Senate discussing possible agreement on Estate Tax

Nothing has been decided yet, but here's the scoop from TheHill.com as of February 9, 2010.  At a minimum, the 2009 $3.5 million exemption and 45% rate would continue, effective January 1, 2010.

Stipulation Leads to Directed Verdict in Fraud Case

Here's a summary of Burton v. Williams, a recent North Carolina Court of Appeals case (adapted from today's NAELA eBulletin):

Plaintiff sued defendant as attorney-in-fact for decedent, alleging that an addendum and payment agreement release entered into between decedent and defendant regarding the sale of decedent’s property were void and unenforceable.  The grounds were that (1) At the time the documents were signed, decedent lacked the mental capacity to assent to the addendum and release; (2) the agreements were obtained through undue influence and duress; (3) they were procured through fraud; and (4) they were not supported by consideration.  After presenting his evidence, plaintiff moved for a directed verdict, and the court granted on grounds that the release was void and unenforceable for lack of consideration.  Defendant claimed this violated his right to trial by jury. However, because plaintiff established his claim through documentary evidence, which both parties stipulated was authentic and correct, the Court of Appeals ruled that the trial court properly directed the verdict in favor of plaintiff despite plaintiff having the burden of proof at trial. No consideration for the payment agreement was specified, and the document which was the basis of the agreement, as a matter of law, was not a valid contact. 

Burton v. Williams, 2010 N.C. App. LEXIS 93 (January 19, 2010)

Tax Court Rules Gender Reassignment Expenses Deductible

On February 2, 2010, in Ododonnabhain v. Commissioner of Internal Revenue, the U.S. Tax Court held that a transgender woman's expenses for hormone therapy and sex reassignment surgery were medically necessary and therefore deductible for federal income tax purposes. The court found that "gender identity disorder" is a disease, and ruled that gender transition-related healthcare is non-cosmetic, medically necessary healthcare.  However, expenses for breast augmentation were found to be cosmetic as the surgery did not treat the disease or improve bodily function, and therefore were non-deductible.

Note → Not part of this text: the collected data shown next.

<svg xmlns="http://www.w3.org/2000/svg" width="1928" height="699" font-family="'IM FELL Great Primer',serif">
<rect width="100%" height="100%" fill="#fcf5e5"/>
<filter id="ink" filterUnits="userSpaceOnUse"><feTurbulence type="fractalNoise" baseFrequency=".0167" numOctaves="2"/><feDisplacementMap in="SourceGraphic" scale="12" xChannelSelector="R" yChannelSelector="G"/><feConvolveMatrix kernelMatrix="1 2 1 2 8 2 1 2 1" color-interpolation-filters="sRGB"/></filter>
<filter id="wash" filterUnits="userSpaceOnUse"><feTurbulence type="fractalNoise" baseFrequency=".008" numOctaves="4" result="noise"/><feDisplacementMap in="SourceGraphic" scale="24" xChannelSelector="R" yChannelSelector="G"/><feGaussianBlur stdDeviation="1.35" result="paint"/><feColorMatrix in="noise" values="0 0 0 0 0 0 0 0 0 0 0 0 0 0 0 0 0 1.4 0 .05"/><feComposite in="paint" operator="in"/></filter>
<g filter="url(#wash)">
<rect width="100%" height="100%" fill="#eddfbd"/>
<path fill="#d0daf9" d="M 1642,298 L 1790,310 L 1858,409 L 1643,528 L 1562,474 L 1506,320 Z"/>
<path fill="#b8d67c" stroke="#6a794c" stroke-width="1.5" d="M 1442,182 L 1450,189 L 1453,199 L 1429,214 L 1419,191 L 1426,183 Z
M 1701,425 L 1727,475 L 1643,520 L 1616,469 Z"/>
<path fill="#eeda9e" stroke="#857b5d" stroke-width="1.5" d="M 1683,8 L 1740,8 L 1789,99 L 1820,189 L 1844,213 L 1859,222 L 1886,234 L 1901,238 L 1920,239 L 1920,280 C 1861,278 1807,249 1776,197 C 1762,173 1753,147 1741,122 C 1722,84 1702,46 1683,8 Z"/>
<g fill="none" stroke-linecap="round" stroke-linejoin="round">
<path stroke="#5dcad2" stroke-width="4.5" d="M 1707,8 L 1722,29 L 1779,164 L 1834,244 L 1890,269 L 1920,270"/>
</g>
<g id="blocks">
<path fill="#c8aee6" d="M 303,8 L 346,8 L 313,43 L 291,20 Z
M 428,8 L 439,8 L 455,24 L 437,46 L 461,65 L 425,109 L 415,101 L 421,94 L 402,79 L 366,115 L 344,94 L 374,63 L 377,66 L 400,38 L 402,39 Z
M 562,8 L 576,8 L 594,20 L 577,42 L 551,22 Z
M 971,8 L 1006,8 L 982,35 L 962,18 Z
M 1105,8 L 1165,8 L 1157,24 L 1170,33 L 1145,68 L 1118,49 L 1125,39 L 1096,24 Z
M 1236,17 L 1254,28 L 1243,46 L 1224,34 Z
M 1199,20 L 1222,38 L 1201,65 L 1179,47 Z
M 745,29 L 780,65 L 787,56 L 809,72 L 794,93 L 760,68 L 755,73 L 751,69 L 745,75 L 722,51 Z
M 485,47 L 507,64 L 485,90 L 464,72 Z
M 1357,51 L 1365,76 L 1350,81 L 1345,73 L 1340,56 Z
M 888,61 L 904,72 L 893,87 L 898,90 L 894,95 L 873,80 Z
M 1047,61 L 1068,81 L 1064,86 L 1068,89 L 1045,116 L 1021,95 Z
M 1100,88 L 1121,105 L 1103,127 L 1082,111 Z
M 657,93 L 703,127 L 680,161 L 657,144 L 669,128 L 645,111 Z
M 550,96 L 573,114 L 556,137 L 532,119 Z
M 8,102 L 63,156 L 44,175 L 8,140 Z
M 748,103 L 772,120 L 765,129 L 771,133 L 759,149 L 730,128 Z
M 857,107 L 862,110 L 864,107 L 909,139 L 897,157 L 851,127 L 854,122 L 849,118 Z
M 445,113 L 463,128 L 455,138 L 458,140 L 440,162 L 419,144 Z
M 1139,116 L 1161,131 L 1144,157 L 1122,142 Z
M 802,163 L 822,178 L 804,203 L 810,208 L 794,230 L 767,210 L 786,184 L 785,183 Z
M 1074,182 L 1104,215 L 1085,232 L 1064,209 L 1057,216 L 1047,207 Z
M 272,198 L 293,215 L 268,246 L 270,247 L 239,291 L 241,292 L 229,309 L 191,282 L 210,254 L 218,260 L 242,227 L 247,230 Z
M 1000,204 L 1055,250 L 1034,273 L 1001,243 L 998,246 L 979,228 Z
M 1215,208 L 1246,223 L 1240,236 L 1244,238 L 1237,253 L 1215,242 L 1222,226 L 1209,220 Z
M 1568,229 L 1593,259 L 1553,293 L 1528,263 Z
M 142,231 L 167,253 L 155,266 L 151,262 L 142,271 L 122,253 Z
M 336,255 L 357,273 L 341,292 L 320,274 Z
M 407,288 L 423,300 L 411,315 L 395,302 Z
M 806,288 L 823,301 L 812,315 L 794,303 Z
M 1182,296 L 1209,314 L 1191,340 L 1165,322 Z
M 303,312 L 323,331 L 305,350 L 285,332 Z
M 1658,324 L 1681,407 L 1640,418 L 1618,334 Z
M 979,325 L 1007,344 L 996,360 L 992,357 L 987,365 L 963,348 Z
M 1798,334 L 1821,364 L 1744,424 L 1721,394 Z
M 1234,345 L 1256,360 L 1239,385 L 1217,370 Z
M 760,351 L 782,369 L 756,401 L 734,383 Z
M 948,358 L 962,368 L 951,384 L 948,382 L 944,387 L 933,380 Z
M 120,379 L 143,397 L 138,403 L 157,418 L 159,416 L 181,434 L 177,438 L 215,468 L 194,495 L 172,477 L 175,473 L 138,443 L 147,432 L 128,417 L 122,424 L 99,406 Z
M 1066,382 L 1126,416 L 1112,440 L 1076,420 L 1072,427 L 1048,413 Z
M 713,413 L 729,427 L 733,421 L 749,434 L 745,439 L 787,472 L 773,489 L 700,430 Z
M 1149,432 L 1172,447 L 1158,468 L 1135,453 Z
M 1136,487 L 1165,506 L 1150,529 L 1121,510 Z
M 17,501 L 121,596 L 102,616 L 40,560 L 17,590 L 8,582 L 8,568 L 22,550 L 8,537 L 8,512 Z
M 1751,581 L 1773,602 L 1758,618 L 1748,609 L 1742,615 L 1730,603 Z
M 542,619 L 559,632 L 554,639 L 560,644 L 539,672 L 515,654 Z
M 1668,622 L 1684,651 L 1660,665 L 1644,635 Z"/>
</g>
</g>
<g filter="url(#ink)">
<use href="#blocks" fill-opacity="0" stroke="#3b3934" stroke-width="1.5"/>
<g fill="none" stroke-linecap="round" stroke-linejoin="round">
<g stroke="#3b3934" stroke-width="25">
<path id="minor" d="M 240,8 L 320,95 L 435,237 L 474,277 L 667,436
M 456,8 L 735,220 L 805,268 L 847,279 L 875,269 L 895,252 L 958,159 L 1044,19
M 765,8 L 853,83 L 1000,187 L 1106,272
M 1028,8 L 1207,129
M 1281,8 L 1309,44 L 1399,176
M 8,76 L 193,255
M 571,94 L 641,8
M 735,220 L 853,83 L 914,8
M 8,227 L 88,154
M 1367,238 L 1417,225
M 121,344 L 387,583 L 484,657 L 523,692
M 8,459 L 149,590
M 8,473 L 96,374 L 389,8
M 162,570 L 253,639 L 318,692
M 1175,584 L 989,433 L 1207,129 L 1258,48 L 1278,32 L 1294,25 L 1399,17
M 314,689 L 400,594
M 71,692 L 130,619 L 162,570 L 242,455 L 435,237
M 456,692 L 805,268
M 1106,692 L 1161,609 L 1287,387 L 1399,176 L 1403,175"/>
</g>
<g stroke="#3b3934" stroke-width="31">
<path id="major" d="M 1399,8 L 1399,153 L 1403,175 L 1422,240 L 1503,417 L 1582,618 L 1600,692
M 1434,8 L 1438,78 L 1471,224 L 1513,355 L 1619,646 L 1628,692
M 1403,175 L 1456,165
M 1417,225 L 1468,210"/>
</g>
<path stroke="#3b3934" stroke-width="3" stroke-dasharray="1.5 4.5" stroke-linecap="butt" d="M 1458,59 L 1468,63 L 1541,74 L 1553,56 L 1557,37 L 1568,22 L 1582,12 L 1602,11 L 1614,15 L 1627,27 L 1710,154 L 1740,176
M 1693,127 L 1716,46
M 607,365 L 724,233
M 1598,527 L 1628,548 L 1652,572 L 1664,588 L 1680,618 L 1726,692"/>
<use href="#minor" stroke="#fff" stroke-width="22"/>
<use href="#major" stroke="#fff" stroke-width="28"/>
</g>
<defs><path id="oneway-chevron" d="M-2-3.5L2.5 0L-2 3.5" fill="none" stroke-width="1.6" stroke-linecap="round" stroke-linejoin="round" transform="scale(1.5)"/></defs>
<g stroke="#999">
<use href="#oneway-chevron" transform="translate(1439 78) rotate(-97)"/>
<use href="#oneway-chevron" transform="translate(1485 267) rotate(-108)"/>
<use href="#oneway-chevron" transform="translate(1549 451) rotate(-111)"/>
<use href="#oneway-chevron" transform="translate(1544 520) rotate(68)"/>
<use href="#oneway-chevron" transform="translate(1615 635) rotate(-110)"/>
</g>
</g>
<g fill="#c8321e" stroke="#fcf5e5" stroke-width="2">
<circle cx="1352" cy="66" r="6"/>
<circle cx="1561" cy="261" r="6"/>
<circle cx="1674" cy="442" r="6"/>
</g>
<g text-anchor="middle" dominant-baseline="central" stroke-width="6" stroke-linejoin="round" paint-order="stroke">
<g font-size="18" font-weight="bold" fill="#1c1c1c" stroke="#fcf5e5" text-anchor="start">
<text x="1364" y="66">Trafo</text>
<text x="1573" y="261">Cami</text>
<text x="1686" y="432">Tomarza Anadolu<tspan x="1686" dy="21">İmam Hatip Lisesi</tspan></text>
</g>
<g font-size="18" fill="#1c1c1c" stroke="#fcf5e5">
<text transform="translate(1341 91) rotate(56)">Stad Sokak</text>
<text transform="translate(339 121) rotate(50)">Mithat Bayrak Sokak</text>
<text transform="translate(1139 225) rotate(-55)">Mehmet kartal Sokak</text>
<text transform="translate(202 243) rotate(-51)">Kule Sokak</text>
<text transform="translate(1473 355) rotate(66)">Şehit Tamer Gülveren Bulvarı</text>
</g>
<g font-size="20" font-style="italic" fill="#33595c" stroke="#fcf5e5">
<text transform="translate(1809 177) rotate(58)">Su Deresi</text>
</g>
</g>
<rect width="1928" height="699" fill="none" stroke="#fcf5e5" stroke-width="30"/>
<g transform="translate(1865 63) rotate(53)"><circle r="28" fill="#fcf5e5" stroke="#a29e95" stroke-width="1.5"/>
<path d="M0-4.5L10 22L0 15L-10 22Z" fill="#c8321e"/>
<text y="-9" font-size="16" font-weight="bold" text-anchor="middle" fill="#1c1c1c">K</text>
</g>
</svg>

IRS Issues Guidance for 2010 Gifts to Trusts

Based on what appeared to be a giant "loophole" in the gift tax law applying to gifts made in 2010, taxpayers could arguably make gifts to a wholly-owned grantor trust free from gift tax.  Last week at the Heckerling Estate Planning Institute, commentators said this was too good to be true, and opined that the IRS would soon close the loophole.  No sooner said than done:

Yesterday the IRS published Notice 2010-19, which applies to taxpayers making gifts in trust during 2010.  Under section 2511(c), a transfer of property to a non-wholly-owned grantor trust is a transfer by gift of the entire interest in the property.  To determine whether a transfer to a wholly-owned grantor trust constitutes a gift, the gift tax provisions in effect prior to 2010 apply.